Start of SUPPLIED ENTRIES
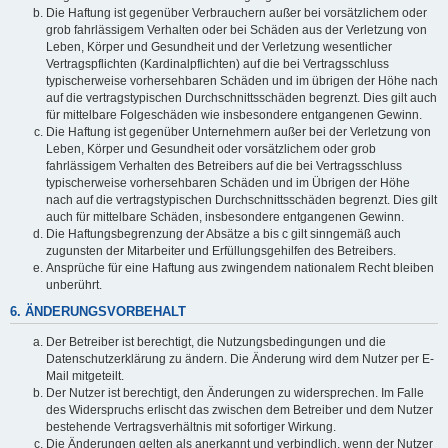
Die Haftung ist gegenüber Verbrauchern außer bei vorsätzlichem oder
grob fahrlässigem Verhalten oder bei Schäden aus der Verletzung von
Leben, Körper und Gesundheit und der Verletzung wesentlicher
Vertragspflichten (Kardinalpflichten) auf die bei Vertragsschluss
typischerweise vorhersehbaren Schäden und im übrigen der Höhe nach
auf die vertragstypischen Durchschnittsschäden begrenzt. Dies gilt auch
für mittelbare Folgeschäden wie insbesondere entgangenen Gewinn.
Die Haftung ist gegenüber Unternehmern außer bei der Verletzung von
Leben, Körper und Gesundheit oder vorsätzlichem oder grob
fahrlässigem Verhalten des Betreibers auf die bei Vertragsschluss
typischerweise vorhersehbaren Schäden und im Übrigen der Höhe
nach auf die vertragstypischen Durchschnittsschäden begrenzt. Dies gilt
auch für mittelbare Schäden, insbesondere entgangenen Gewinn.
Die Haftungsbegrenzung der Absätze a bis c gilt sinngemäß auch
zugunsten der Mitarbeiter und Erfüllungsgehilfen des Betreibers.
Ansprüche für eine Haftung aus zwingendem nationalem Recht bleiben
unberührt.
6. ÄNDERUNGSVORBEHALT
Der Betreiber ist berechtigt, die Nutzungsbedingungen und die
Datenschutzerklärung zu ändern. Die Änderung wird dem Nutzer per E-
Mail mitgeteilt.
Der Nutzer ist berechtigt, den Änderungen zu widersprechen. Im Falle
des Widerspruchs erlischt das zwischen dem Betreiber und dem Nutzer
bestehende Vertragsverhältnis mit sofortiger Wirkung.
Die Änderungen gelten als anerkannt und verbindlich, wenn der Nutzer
End of SUPPLIED ENTRIES
Start of SUPPLIED ENTRIES
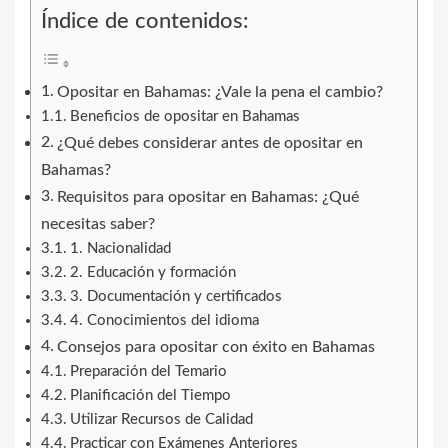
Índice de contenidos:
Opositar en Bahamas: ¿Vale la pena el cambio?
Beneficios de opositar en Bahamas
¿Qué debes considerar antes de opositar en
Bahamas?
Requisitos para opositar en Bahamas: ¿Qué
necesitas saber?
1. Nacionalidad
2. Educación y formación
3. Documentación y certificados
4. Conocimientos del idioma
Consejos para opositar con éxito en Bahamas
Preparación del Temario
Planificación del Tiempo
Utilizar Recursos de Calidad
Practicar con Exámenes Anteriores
End of SUPPLIED ENTRIES
Each line in the data where the string "Betreibers" occurs should be identified and copied.

fahrlässigem Verhalten des Betreibers auf die bei Vertragsschluss
zugunsten der Mitarbeiter und Erfüllungsgehilfen des Betreibers.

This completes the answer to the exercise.